現在のタスマニアには、80軒以上のウイスキー蒸溜所がある。第一世代は、そろそろ事業を次世代に引き継ぎ始めている。オーフレイムのジェーン・ソーフォードは、2014年に父のケイシーが事業を売却した後、家業のブランドを取り戻すために何年もひっそりと闘い続けた。そして2020年に、やっとオーフレイムの名を取り戻した経緯がある。「決して諦めたことはありませんでした」とジェーンは言う。

サリヴァンズ・コーヴでの勤務を終えた後、パトリック・マグワイアは引退して表舞台から姿を消すこともできたはずだ。だがやはりこのウイスキー業界から離れられないと自覚するに至った。これまでに学んだ知見のすべてを活かして「マグワイア&カンパニー」を設立。将来を見据えて事業を拡大し、現在はみずから大麦の栽培も手掛けている。

「以前に犯した過ちは、すべて貴重な教訓です。どのような問題に注意すべきかわかっているので、今回はもっとうまくやれると感じています」

ビルとリンの娘であるクリスティ・ラーク・ブースは、オーストラリアのスピリッツ業界における重要人物となった。自身のキララ蒸溜所を設立し、オーストラリア女性蒸溜業者協会も立ち上げている。

ジェーン・ソーフォードは、父のケイシー・オーフレイムが売却した事業を買い戻し、夫のマーク・ソーフォードと一緒にオーフレイムを継いでいる。

ヘリヤーズ・ロードCEOのデレク・チャージは、タスマニアの蒸溜所を2つのタイプに分類している。規模の大小で分けるのではなく、島外への輸出に関心のある蒸溜所と、そうでない蒸溜所という分け方だ。島内で完結するタイプのメーカーは、オンライン販売や「セラー・ドア」(蒸溜所直売所)を通じて、消費者にウイスキーを直接販売している。

このようなウイスキーが手に入るのは、直接取引関係にある特定のバーや酒販店に限られる場合もあるのだとデレクは言う。

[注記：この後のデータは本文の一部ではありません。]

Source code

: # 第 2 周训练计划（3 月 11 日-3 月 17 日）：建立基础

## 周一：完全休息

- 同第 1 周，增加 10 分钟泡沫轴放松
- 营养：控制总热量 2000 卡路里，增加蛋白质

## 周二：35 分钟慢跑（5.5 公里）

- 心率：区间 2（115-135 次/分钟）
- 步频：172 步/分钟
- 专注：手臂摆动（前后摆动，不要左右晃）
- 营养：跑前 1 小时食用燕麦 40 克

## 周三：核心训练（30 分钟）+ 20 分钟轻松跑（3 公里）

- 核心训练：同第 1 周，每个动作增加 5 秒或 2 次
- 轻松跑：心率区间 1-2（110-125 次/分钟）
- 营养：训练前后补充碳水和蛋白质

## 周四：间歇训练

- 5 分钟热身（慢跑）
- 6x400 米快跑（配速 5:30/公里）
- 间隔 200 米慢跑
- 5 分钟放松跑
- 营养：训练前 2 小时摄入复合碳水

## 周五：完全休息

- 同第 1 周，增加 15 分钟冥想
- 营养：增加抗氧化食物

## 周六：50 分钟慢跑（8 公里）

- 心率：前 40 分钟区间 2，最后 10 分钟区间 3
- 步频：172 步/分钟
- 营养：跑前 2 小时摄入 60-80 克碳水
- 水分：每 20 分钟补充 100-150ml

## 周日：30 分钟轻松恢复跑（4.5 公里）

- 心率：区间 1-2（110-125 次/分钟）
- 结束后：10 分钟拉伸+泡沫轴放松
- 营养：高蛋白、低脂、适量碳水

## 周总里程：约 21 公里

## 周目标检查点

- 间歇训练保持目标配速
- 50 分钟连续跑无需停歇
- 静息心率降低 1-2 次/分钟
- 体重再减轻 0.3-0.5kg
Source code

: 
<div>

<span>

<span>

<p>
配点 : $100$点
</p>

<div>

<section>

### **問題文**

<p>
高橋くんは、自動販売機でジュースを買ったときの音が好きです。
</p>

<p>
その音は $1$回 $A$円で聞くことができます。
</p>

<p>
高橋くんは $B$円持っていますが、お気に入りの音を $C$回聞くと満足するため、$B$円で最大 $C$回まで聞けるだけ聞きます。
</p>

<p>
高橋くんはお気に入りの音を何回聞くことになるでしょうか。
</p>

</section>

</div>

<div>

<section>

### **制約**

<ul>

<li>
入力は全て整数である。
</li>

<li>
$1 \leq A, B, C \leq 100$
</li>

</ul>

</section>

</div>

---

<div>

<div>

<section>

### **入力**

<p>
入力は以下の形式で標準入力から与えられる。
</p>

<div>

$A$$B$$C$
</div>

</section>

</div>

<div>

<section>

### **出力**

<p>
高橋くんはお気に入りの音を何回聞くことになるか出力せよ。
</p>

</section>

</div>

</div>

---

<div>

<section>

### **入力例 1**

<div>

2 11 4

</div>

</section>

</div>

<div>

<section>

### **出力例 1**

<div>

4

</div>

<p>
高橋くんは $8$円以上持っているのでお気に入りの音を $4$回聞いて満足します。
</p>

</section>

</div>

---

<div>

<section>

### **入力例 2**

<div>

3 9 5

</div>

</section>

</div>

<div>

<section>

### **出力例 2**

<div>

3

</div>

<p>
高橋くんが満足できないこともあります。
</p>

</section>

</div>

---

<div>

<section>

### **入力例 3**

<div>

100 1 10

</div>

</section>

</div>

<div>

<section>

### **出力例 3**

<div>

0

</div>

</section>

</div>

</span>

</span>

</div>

「この2つのグループは、効果的にお互いを支えあっています。輸出が目的ではない蒸溜所のウイスキーは、人々がバーで飲んだり、他の地域の店で買ったりすることで知られていきます。そんな出会からウイスキー目当てでタスマニアを訪れる人々が増え、州内の多くの蒸溜所を巡りながらつくり手の人たちと出会う。そんな体験こそが、計り知れない恩恵となるのです」

このような発展の仕方が、当初からの計画だったわけではない。先駆者たちが築き上げたのは、単なる産業ではなく、物事の進め方そのものだった。忍耐強く、互いに助けあい、その土地に根ざしたアプローチを続けていく。その結果、タスマニアのウイスキー産業は2300人もの雇用を支え、タスマニア州に3億オーストラリアドル以上の経済効果をもたらすまでになった。ラーク蒸溜所だけでも約80人を雇用している。ビル・ラークが、そんな30年余りの変化を振り返る。

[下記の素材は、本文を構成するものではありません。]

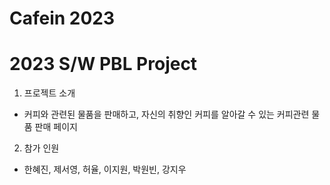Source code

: # Cafein 2023
# 2023 S/W PBL Project

1. 프로젝트 소개
- 커피와 관련된 물품을 판매하고, 
자신의 취향인 커피를 알아갈 수 있는 커피관련 물품 판매 페이지

2. 참가 인원 
- 한혜진, 제서영, 허율, 이지원, 박원빈, 강지우
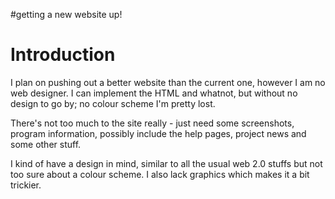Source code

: #getting a new website up!

# Introduction #

I plan on pushing out a better website than the current one, however I am no web designer. I can implement the HTML and whatnot, but without no design to go by; no colour scheme I'm pretty lost.

There's not too much to the site really - just need some screenshots, program information, possibly include the help pages, project news and some other stuff.

I kind of have a design in mind, similar to all the usual web 2.0 stuffs but not too sure about a colour scheme. I also lack graphics which makes it a bit trickier.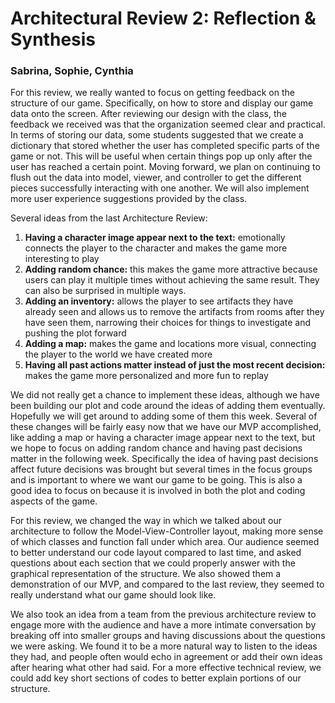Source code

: 
# Architectural Review 2: Reflection & Synthesis
### Sabrina, Sophie, Cynthia

For this review, we really wanted to focus on getting feedback on the structure of our game. Specifically, on how to store and display our game data onto the screen. After reviewing our design with the class, the feedback we received was that the organization seemed clear and practical. In terms of storing our data, some students suggested that we create a dictionary that stored whether the user has completed specific parts of the game or not. This will be useful when certain things pop up only after the user has reached a certain point. Moving forward, we plan on continuing to flush out the data into model, viewer, and controller to get the different pieces successfully interacting with one another. We will also implement more user experience suggestions provided by the class.

Several ideas from the last Architecture Review:

1. **Having a character image appear next to the text:** emotionally connects the player to the character and makes the game more interesting to play
2. **Adding random chance:** this makes the game more attractive because users can play it multiple times without achieving the same result. They can also be surprised in multiple ways.
3. **Adding an inventory:** allows the player to see artifacts they have already seen and allows us to remove the artifacts from rooms after they have seen them, narrowing their choices for things to investigate and pushing the plot forward
4. **Adding a map:** makes the game and locations more visual, connecting the player to the world we have created more
5. **Having all past actions matter instead of just the most recent decision:** makes the game more personalized and more fun to replay

We did not really get a chance to implement these ideas, although we have been building our plot and code around the ideas of adding them eventually. Hopefully we will get around to adding some of them this week. Several of these changes will be fairly easy now that we have our MVP accomplished, like adding a map or having a character image appear next to the text, but we hope to focus on adding random chance and having past decisions matter in the following week. Specifically the idea of having past decisions affect future decisions was brought but several times in the focus groups and is important to where we want our game to be going. This is also a good idea to focus on because it is involved in both the plot and coding aspects of the game.

For this review, we changed the way in which we talked about our architecture to follow the Model-View-Controller layout, making more sense of which classes and function fall under which area. Our audience seemed to better understand our code layout compared to last time, and asked questions about each section that we could properly answer with the graphical representation of the structure. We also showed them a demonstration of our MVP, and compared to the last review, they seemed to really understand what our game should look like.

We also took an idea from a team from the previous architecture review to engage more with the audience and have a more intimate conversation by breaking off into smaller groups and having discussions about the questions we were asking. We found it to be a more natural way to listen to the ideas they had, and people often would echo in agreement or add their own ideas after hearing what other had said. For a more effective technical review, we could add key short sections of codes to better explain portions of our structure.
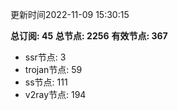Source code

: 更新时间2022-11-09 15:30:15

**总订阅: 45**
**总节点: 2256**
**有效节点: 367**
- ssr节点: 3
- trojan节点: 59
- ss节点: 111
- v2ray节点: 194
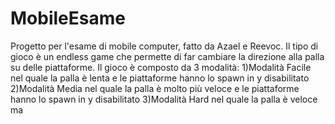 # MobileEsame
Progetto per l'esame di mobile computer, fatto da Azael e Reevoc. 
Il tipo di gioco è un endless game che permette di far cambiare la direzione alla palla su delle piattaforme.
Il gioco è composto da 3 modalità:
1)Modalità Facile nel quale la palla è lenta e le piattaforme hanno lo spawn in y disabilitato 
2)Modalità Media nel quale la palla è molto più veloce e le piattaforme hanno lo spawn in y disabilitato
3)Modalità Hard nel quale la palla è veloce ma 
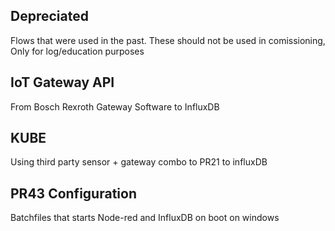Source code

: ## Depreciated 
Flows that were used in the past. These should not be used in comissioning, Only for log/education purposes

## IoT Gateway API
From Bosch Rexroth Gateway Software to InfluxDB

## KUBE
Using third party sensor + gateway combo to PR21 to influxDB

## PR43 Configuration
Batchfiles that starts Node-red and InfluxDB on boot on windows

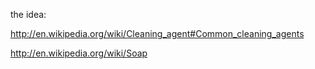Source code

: the idea:

http://en.wikipedia.org/wiki/Cleaning_agent#Common_cleaning_agents

http://en.wikipedia.org/wiki/Soap
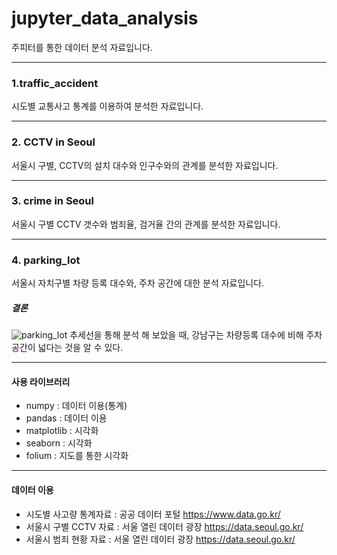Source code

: # jupyter_data_analysis
주피터를 통한 데이터 분석 자료입니다.

***
### 1.traffic_accident
시도별 교통사고 통계를 이용하여 분석한 자료입니다.

***
### 2. CCTV in Seoul
서울시 구별, CCTV의 설치 대수와 인구수와의 관계를 분석한 자료입니다.

***
### 3. crime in Seoul
서울시 구별 CCTV 갯수와 범죄율, 검거율 간의 관계를 분석한 자료입니다.

***
### 4. parking_lot
서울시 자치구별 차량 등록 대수와, 주차 공간에 대한 분석 자료입니다.

##### 결론
![parking_lot](https://user-images.githubusercontent.com/69666784/93578990-ea74d980-f9d8-11ea-9a5e-4bb4ee93e98a.PNG)
추세선을 통해 분석 해 보았을 때, 강남구는 차량등록 대수에 비해 주차공간이 넓다는 것을 알 수 있다.

***
#### 사용 라이브러리
+ numpy : 데이터 이용(통계)
+ pandas : 데이터 이용
+ matplotlib : 시각화
+ seaborn : 시각화
+ folium : 지도를 통한 시각화
***

#### 데이터 이용
+ 시도별 사고량 통계자료 : 공공 데이터 포털  https://www.data.go.kr/
+ 서울시 구별 CCTV 자료 : 서울 열린 데이터 광장  https://data.seoul.go.kr/
+ 서울시 범죄 현황 자료 : 서울 열린 데이터 광장  https://data.seoul.go.kr/
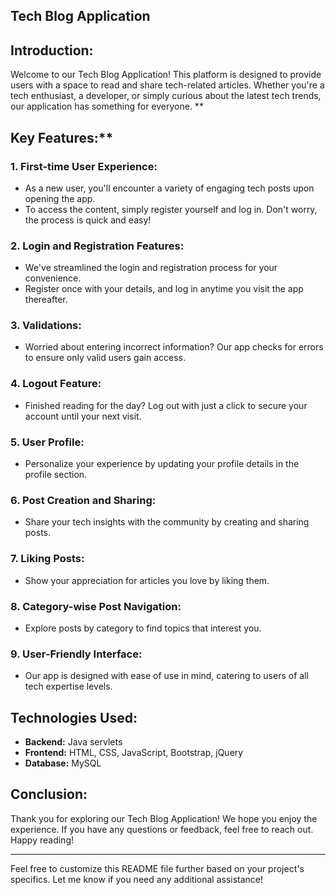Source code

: 
## **Tech Blog Application**

## Introduction:
Welcome to our Tech Blog Application! This platform is designed to provide users with a space to read and share tech-related articles. Whether you're a tech enthusiast, a developer, or simply curious about the latest tech trends, our application has something for everyone.
**
## Key Features:**

### 1. First-time User Experience:
- As a new user, you'll encounter a variety of engaging tech posts upon opening the app.
- To access the content, simply register yourself and log in. Don't worry, the process is quick and easy!

### 2. Login and Registration Features:
- We've streamlined the login and registration process for your convenience.
- Register once with your details, and log in anytime you visit the app thereafter.

### 3. Validations:
- Worried about entering incorrect information? Our app checks for errors to ensure only valid users gain access.

### 4. Logout Feature:
- Finished reading for the day? Log out with just a click to secure your account until your next visit.

### 5. User Profile:
- Personalize your experience by updating your profile details in the profile section.

### 6. Post Creation and Sharing:
- Share your tech insights with the community by creating and sharing posts.

### 7. Liking Posts:
- Show your appreciation for articles you love by liking them.

### 8. Category-wise Post Navigation:
- Explore posts by category to find topics that interest you.

### 9. User-Friendly Interface:
- Our app is designed with ease of use in mind, catering to users of all tech expertise levels.

## Technologies Used:
- **Backend:** Java servlets
- **Frontend:** HTML, CSS, JavaScript, Bootstrap, jQuery
- **Database:** MySQL

## Conclusion:
Thank you for exploring our Tech Blog Application! We hope you enjoy the experience. If you have any questions or feedback, feel free to reach out. Happy reading!

---

Feel free to customize this README file further based on your project's specifics. Let me know if you need any additional assistance!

「リンと私は、タスマニアンウイスキー誕生の瞬間に立ち会ったのです。私たちが自宅のキッチンでボトリングを始めたことが、現在の業界を作りました。それが巡りめぐって、今では若者たちの仕事を作っているんです。そんな軌跡を振り返るのは、本当に素晴らしい気分ですね」

だからこそ、ビル・ラークは仲間のウイスキーメーカーをライバルとして見ることなどできない。

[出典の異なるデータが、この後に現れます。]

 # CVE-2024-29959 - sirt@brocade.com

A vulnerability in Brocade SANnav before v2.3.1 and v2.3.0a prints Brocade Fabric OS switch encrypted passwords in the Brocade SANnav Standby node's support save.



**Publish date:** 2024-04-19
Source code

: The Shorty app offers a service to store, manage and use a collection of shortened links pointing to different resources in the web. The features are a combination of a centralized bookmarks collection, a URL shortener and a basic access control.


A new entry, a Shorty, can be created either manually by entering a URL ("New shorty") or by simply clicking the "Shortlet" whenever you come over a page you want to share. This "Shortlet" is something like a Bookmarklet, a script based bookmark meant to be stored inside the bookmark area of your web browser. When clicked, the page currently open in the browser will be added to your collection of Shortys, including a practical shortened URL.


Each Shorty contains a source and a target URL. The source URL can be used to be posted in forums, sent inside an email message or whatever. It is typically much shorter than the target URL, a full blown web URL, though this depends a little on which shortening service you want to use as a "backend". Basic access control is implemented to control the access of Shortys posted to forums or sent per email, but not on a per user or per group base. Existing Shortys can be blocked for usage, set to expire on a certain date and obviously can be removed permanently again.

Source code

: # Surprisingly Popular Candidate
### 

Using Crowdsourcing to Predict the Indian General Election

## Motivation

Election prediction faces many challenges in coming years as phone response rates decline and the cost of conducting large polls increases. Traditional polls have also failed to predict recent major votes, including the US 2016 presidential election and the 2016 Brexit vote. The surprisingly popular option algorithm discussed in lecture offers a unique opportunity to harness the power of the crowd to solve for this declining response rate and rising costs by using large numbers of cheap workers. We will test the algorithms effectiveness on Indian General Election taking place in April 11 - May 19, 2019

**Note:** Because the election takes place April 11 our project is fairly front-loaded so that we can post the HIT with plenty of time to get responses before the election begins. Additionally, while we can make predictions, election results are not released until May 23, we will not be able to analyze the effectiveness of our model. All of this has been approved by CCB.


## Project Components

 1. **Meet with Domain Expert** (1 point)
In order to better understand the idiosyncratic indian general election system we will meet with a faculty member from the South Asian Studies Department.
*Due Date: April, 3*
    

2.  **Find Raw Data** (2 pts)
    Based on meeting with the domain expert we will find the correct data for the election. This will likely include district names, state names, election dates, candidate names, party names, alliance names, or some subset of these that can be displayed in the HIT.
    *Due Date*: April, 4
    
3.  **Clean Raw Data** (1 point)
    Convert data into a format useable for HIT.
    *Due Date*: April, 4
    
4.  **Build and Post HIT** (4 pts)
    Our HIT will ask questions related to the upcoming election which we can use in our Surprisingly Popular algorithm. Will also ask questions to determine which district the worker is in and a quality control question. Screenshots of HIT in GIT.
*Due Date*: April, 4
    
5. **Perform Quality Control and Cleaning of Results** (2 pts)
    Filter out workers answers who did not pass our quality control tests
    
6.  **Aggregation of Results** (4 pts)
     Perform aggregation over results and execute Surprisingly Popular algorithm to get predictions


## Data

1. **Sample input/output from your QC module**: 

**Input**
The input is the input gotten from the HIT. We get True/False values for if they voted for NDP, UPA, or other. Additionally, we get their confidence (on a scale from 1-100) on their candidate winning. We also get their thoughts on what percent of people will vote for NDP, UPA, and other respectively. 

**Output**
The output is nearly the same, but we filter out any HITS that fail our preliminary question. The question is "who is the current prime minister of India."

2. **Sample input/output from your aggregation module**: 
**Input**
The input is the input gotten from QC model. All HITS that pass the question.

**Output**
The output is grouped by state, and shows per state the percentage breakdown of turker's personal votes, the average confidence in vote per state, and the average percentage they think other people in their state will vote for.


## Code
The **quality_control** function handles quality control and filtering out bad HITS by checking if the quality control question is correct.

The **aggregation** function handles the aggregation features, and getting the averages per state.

「ラーク、サリヴァンズ・コーヴ、オーフレイム。誰かがタスマニアンウイスキーを買ってくれたら、私は銘柄に関わらず同じくらい嬉しい。基本的に、みんなにタッシー・ウイスキー(タスマニアンウイスキーの愛称)を飲んでほしいだけなんです」

いまから30年前、タスマニアンウイスキーを飲む人はほとんどいなかった。だが世界は、ようやく本物のトレンドに追いつき始めている。タスマニアの躍進は、まだまだ続くことになるだろう。